Begin TASK INPUT
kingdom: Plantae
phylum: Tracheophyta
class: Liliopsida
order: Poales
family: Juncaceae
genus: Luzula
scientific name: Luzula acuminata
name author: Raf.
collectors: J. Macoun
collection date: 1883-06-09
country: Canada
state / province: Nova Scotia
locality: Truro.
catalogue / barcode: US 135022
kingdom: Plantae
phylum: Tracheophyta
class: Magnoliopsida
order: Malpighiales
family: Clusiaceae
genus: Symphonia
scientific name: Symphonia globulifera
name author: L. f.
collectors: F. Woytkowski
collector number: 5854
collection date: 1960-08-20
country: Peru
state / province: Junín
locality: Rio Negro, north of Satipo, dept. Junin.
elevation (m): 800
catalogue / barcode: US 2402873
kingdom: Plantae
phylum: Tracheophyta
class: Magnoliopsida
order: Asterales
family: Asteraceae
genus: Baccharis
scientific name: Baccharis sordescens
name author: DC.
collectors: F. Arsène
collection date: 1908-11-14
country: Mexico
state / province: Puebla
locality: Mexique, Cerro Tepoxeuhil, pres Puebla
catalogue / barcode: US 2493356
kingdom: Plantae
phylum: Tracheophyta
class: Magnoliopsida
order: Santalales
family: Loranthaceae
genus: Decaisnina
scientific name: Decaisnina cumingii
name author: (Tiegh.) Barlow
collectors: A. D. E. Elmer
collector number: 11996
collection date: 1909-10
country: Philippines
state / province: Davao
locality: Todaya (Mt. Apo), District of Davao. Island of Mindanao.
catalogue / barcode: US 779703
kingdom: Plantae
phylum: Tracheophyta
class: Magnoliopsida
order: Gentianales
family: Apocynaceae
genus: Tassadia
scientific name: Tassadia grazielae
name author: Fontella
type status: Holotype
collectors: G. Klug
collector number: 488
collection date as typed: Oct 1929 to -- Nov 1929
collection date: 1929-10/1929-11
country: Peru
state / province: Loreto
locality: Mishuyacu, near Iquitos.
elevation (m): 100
End TASK INPUT
• SET EXERCISE
Please switch every "locality" in the rows above to "place" and give all the lines again, leaving everything else unchanged.

• RESULT
kingdom: Plantae
phylum: Tracheophyta
class: Liliopsida
order: Poales
family: Juncaceae
genus: Luzula
scientific name: Luzula acuminata
name author: Raf.
collectors: J. Macoun
collection date: 1883-06-09
country: Canada
state / province: Nova Scotia
place: Truro.
catalogue / barcode: US 135022
kingdom: Plantae
phylum: Tracheophyta
class: Magnoliopsida
order: Malpighiales
family: Clusiaceae
genus: Symphonia
scientific name: Symphonia globulifera
name author: L. f.
collectors: F. Woytkowski
collector number: 5854
collection date: 1960-08-20
country: Peru
state / province: Junín
place: Rio Negro, north of Satipo, dept. Junin.
elevation (m): 800
catalogue / barcode: US 2402873
kingdom: Plantae
phylum: Tracheophyta
class: Magnoliopsida
order: Asterales
family: Asteraceae
genus: Baccharis
scientific name: Baccharis sordescens
name author: DC.
collectors: F. Arsène
collection date: 1908-11-14
country: Mexico
state / province: Puebla
place: Mexique, Cerro Tepoxeuhil, pres Puebla
catalogue / barcode: US 2493356
kingdom: Plantae
phylum: Tracheophyta
class: Magnoliopsida
order: Santalales
family: Loranthaceae
genus: Decaisnina
scientific name: Decaisnina cumingii
name author: (Tiegh.) Barlow
collectors: A. D. E. Elmer
collector number: 11996
collection date: 1909-10
country: Philippines
state / province: Davao
place: Todaya (Mt. Apo), District of Davao. Island of Mindanao.
catalogue / barcode: US 779703
kingdom: Plantae
phylum: Tracheophyta
class: Magnoliopsida
order: Gentianales
family: Apocynaceae
genus: Tassadia
scientific name: Tassadia grazielae
name author: Fontella
type status: Holotype
collectors: G. Klug
collector number: 488
collection date as typed: Oct 1929 to -- Nov 1929
collection date: 1929-10/1929-11
country: Peru
state / province: Loreto
place: Mishuyacu, near Iquitos.
elevation (m): 100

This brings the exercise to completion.